Exercise brief: Look through the data for the string "Value". Copy every line where it is found.

━━━━━ Extracted entries

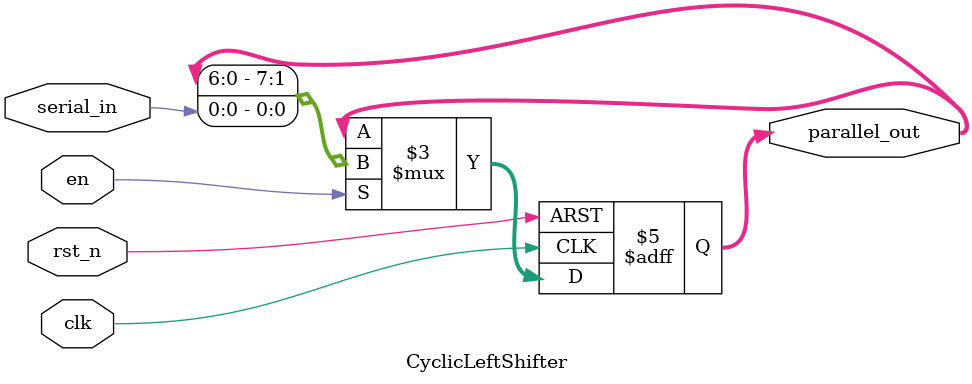
<source format=sv>
module CyclicLeftShifter #(parameter WIDTH=8) (
    input clk, rst_n, en,
    input serial_in,
    output reg [WIDTH-1:0] parallel_out
);
always @(posedge clk or negedge rst_n) begin
    if (!rst_n) parallel_out <= 0;
    else if (en) parallel_out <= {parallel_out[WIDTH-2:0], serial_in};
end
endmodule
</source>
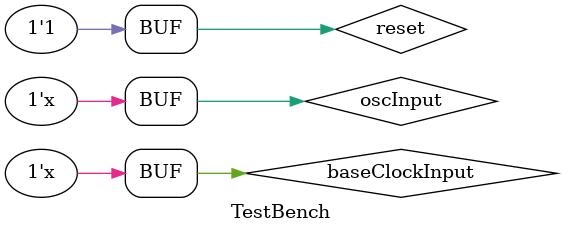
<source format=v>
`timescale 1ns / 100ps


module TestBench;

	// Inputs
	reg baseClockInput;
	reg oscInput;
	reg reset;

	// Outputs
	wire dpllOutput;
	wire xorOutput;
	wire dlfCarry;
	wire dlfBorrow;
	wire DCOout;
	wire [19:0]counter;

	// Instantiate the Unit Under Test (UUT)
	DPLL uut (
		.baseClockInput(baseClockInput), 
		.oscInput(oscInput), 
		.reset(reset),
		.dpllOutput(dpllOutput),
		.dpdOut(xorOutput),
		.dlfCarry(dlfCarry),
		.dlfBorrow(dlfBorrow),
		.inc(inc),
		.dec(dec),
		.DCOout(DCOout),
		.HDivClk(HDivClk),
		.counter(counter)
	);

	initial begin
		// Initialize Inputs
		baseClockInput = 0;
		oscInput = 0;
		reset = 0;

		// Wait 100 ns for global reset to finish
		#100;
        
		// Add stimulus here

		reset = 1;


	end
    always #50 oscInput =~ oscInput;
    always #510 baseClockInput =~ baseClockInput;
      
endmodule


</source>
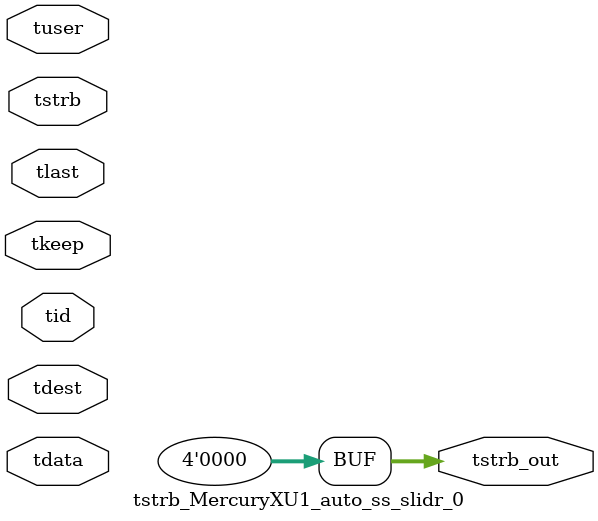
<source format=v>


`timescale 1ps/1ps

module tstrb_MercuryXU1_auto_ss_slidr_0 #
(
parameter C_S_AXIS_TDATA_WIDTH = 32,
parameter C_S_AXIS_TUSER_WIDTH = 0,
parameter C_S_AXIS_TID_WIDTH   = 0,
parameter C_S_AXIS_TDEST_WIDTH = 0,
parameter C_M_AXIS_TDATA_WIDTH = 32
)
(
input  [(C_S_AXIS_TDATA_WIDTH == 0 ? 1 : C_S_AXIS_TDATA_WIDTH)-1:0     ] tdata,
input  [(C_S_AXIS_TUSER_WIDTH == 0 ? 1 : C_S_AXIS_TUSER_WIDTH)-1:0     ] tuser,
input  [(C_S_AXIS_TID_WIDTH   == 0 ? 1 : C_S_AXIS_TID_WIDTH)-1:0       ] tid,
input  [(C_S_AXIS_TDEST_WIDTH == 0 ? 1 : C_S_AXIS_TDEST_WIDTH)-1:0     ] tdest,
input  [(C_S_AXIS_TDATA_WIDTH/8)-1:0 ] tkeep,
input  [(C_S_AXIS_TDATA_WIDTH/8)-1:0 ] tstrb,
input                                                                    tlast,
output [(C_M_AXIS_TDATA_WIDTH/8)-1:0 ] tstrb_out
);

assign tstrb_out = {1'b0};

endmodule


</source>
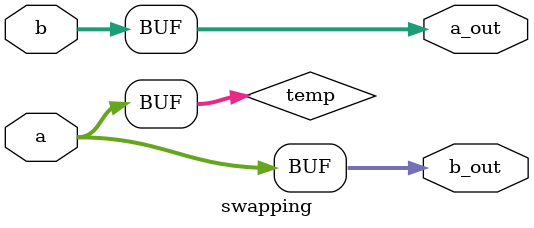
<source format=v>
module swapping(input [7:0]a,b, output reg [7:0] a_out,b_out);
  reg [7:0] temp;
  always @(*) begin
    temp=a;
    a_out=b;
    b_out=temp;
  end
endmodule

</source>
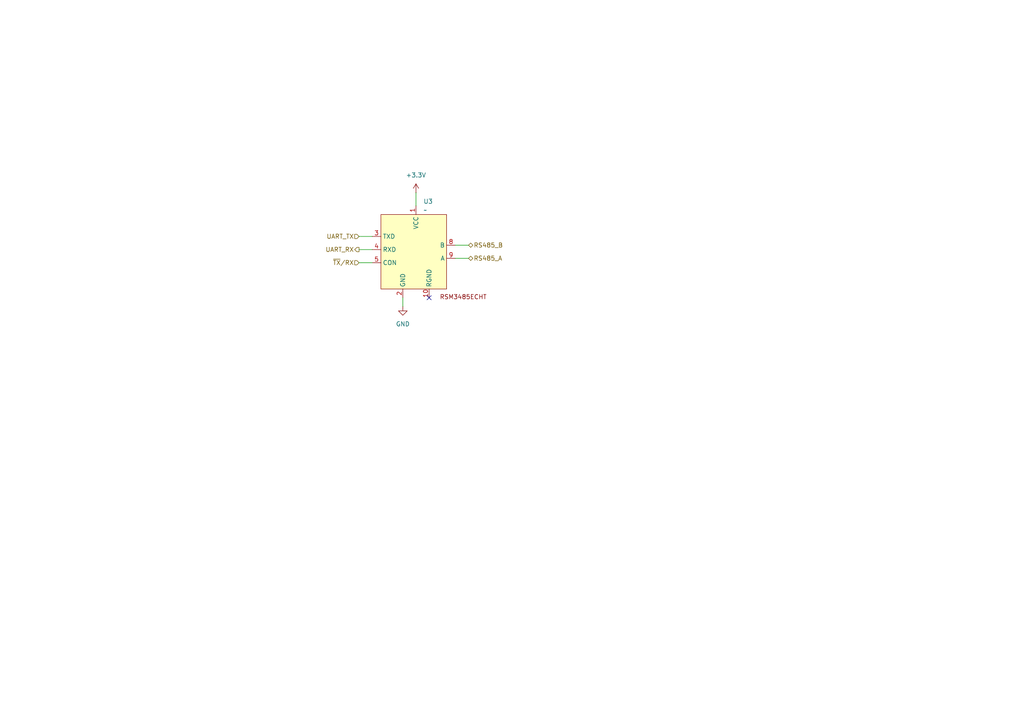
<source format=kicad_sch>
(kicad_sch
	(version 20250114)
	(generator "eeschema")
	(generator_version "9.0")
	(uuid "c598f9e5-ac1b-4a3e-bd6d-5579c1787fe4")
	(paper "A4")
	
	(no_connect
		(at 124.46 86.36)
		(uuid "2650831e-5859-4c23-a617-4bfa3fad0e4a")
	)
	(wire
		(pts
			(xy 116.84 86.36) (xy 116.84 88.9)
		)
		(stroke
			(width 0)
			(type default)
		)
		(uuid "722016a8-0d8f-47ca-acbf-e94e241d7a00")
	)
	(wire
		(pts
			(xy 120.65 55.88) (xy 120.65 59.69)
		)
		(stroke
			(width 0)
			(type default)
		)
		(uuid "758e1150-b1bd-4640-96ed-8846eb51e1df")
	)
	(wire
		(pts
			(xy 104.14 76.2) (xy 107.95 76.2)
		)
		(stroke
			(width 0)
			(type default)
		)
		(uuid "8e2da07c-4da6-474b-8e54-4b35999df8bf")
	)
	(wire
		(pts
			(xy 132.08 71.12) (xy 135.89 71.12)
		)
		(stroke
			(width 0)
			(type default)
		)
		(uuid "bb685ab8-4496-4ce0-b587-06ed131db8f1")
	)
	(wire
		(pts
			(xy 104.14 68.58) (xy 107.95 68.58)
		)
		(stroke
			(width 0)
			(type default)
		)
		(uuid "be3c2ce8-f5bb-44f7-872c-2228859f9a11")
	)
	(wire
		(pts
			(xy 132.08 74.93) (xy 135.89 74.93)
		)
		(stroke
			(width 0)
			(type default)
		)
		(uuid "f1b86c13-b8b3-4a12-b210-b4af3e2ca442")
	)
	(wire
		(pts
			(xy 104.14 72.39) (xy 107.95 72.39)
		)
		(stroke
			(width 0)
			(type default)
		)
		(uuid "fd247c22-8a26-43f3-8f8b-c666597e51c6")
	)
	(hierarchical_label "UART_RX"
		(shape output)
		(at 104.14 72.39 180)
		(effects
			(font
				(size 1.27 1.27)
			)
			(justify right)
		)
		(uuid "0f9afdb3-b453-4c62-836f-458e6fa36d81")
	)
	(hierarchical_label "RS485_A"
		(shape bidirectional)
		(at 135.89 74.93 0)
		(effects
			(font
				(size 1.27 1.27)
			)
			(justify left)
		)
		(uuid "12b1f7c9-7f2f-40cb-93ac-d1c28f6f3224")
	)
	(hierarchical_label "~{TX}{slash}RX"
		(shape input)
		(at 104.14 76.2 180)
		(effects
			(font
				(size 1.27 1.27)
			)
			(justify right)
		)
		(uuid "9703bf3a-8ebc-491c-a183-053f1ea0cdcf")
	)
	(hierarchical_label "UART_TX"
		(shape input)
		(at 104.14 68.58 180)
		(effects
			(font
				(size 1.27 1.27)
			)
			(justify right)
		)
		(uuid "9de0f9c2-67d0-43c5-82cc-7cf0a2c9d038")
	)
	(hierarchical_label "RS485_B"
		(shape bidirectional)
		(at 135.89 71.12 0)
		(effects
			(font
				(size 1.27 1.27)
			)
			(justify left)
		)
		(uuid "b705b3ea-2db5-4ac7-bf16-6a529c457d97")
	)
	(symbol
		(lib_id "power:GND")
		(at 116.84 88.9 0)
		(unit 1)
		(exclude_from_sim no)
		(in_bom yes)
		(on_board yes)
		(dnp no)
		(fields_autoplaced yes)
		(uuid "0375b851-b1ff-42cc-892f-e9a474cb14b1")
		(property "Reference" "#PWR16"
			(at 116.84 95.25 0)
			(effects
				(font
					(size 1.27 1.27)
				)
				(hide yes)
			)
		)
		(property "Value" "GND"
			(at 116.84 93.98 0)
			(effects
				(font
					(size 1.27 1.27)
				)
			)
		)
		(property "Footprint" ""
			(at 116.84 88.9 0)
			(effects
				(font
					(size 1.27 1.27)
				)
				(hide yes)
			)
		)
		(property "Datasheet" ""
			(at 116.84 88.9 0)
			(effects
				(font
					(size 1.27 1.27)
				)
				(hide yes)
			)
		)
		(property "Description" "Power symbol creates a global label with name \"GND\" , ground"
			(at 116.84 88.9 0)
			(effects
				(font
					(size 1.27 1.27)
				)
				(hide yes)
			)
		)
		(pin "1"
			(uuid "434065af-173d-4b00-afbe-67fe1a2927cd")
		)
		(instances
			(project ""
				(path "/8290cc18-06d0-4e02-a781-29a61ebc321a/9e4d7a0c-a5eb-4e88-9036-0c35e68b279a/43a112db-786f-42fb-8db3-67286b51ed8f"
					(reference "#PWR16")
					(unit 1)
				)
			)
		)
	)
	(symbol
		(lib_id "Riqi_Parts:YLPTEC_RSM3485ECHT")
		(at 125.73 60.96 0)
		(unit 1)
		(exclude_from_sim no)
		(in_bom yes)
		(on_board yes)
		(dnp no)
		(fields_autoplaced yes)
		(uuid "0b6916b1-d001-4d1f-b0e7-4ef2889cac37")
		(property "Reference" "U3"
			(at 122.7933 58.42 0)
			(effects
				(font
					(size 1.27 1.27)
				)
				(justify left)
			)
		)
		(property "Value" "~"
			(at 122.7933 60.96 0)
			(effects
				(font
					(size 1.27 1.27)
				)
				(justify left)
			)
		)
		(property "Footprint" "Riqi_Parts:YLPTEC RSM3485ECHT"
			(at 125.73 60.96 0)
			(effects
				(font
					(size 1.27 1.27)
				)
				(hide yes)
			)
		)
		(property "Datasheet" "https://lcsc.com/datasheet/lcsc_datasheet_2411051508_YLPTEC-RSM3485ECHT_C2992406.pdf"
			(at 125.73 60.96 0)
			(effects
				(font
					(size 1.27 1.27)
				)
				(hide yes)
			)
		)
		(property "Description" "RS485 ISOLATED MODULE"
			(at 125.73 60.96 0)
			(effects
				(font
					(size 1.27 1.27)
				)
				(hide yes)
			)
		)
		(pin "9"
			(uuid "b6f2c3f4-d41d-4d97-9591-f1b950cdbf75")
		)
		(pin "5"
			(uuid "461abd25-5a34-400a-b9f2-17492b11757d")
		)
		(pin "10"
			(uuid "f351cb6f-ebb6-4576-8e62-d7c8eaee149d")
		)
		(pin "8"
			(uuid "0effd02a-b0a2-4390-9439-582fa01661ae")
		)
		(pin "4"
			(uuid "1247548f-1916-4145-b634-5e94bbe88e2a")
		)
		(pin "1"
			(uuid "ec840838-b58f-481e-80b1-45827976244a")
		)
		(pin "2"
			(uuid "172d0647-4dc0-47cf-9829-a6911e24fb9f")
		)
		(pin "3"
			(uuid "6853de27-c6ae-4a96-b6b2-395f79bd6375")
		)
		(instances
			(project ""
				(path "/8290cc18-06d0-4e02-a781-29a61ebc321a/9e4d7a0c-a5eb-4e88-9036-0c35e68b279a/43a112db-786f-42fb-8db3-67286b51ed8f"
					(reference "U3")
					(unit 1)
				)
			)
		)
	)
	(symbol
		(lib_id "power:+3.3V")
		(at 120.65 55.88 0)
		(unit 1)
		(exclude_from_sim no)
		(in_bom yes)
		(on_board yes)
		(dnp no)
		(fields_autoplaced yes)
		(uuid "bdc33729-c98f-481b-a33f-0eb96d072ec8")
		(property "Reference" "#PWR17"
			(at 120.65 59.69 0)
			(effects
				(font
					(size 1.27 1.27)
				)
				(hide yes)
			)
		)
		(property "Value" "+3.3V"
			(at 120.65 50.8 0)
			(effects
				(font
					(size 1.27 1.27)
				)
			)
		)
		(property "Footprint" ""
			(at 120.65 55.88 0)
			(effects
				(font
					(size 1.27 1.27)
				)
				(hide yes)
			)
		)
		(property "Datasheet" ""
			(at 120.65 55.88 0)
			(effects
				(font
					(size 1.27 1.27)
				)
				(hide yes)
			)
		)
		(property "Description" "Power symbol creates a global label with name \"+3.3V\""
			(at 120.65 55.88 0)
			(effects
				(font
					(size 1.27 1.27)
				)
				(hide yes)
			)
		)
		(pin "1"
			(uuid "bccb0630-3bdf-4c07-bb9e-742fdc3a68d5")
		)
		(instances
			(project ""
				(path "/8290cc18-06d0-4e02-a781-29a61ebc321a/9e4d7a0c-a5eb-4e88-9036-0c35e68b279a/43a112db-786f-42fb-8db3-67286b51ed8f"
					(reference "#PWR17")
					(unit 1)
				)
			)
		)
	)
)

</source>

━━━━━━━━━━

Answer for this exercise:
		(property "Value" "GND"
		(property "Value" "~"
		(property "Value" "+3.3V"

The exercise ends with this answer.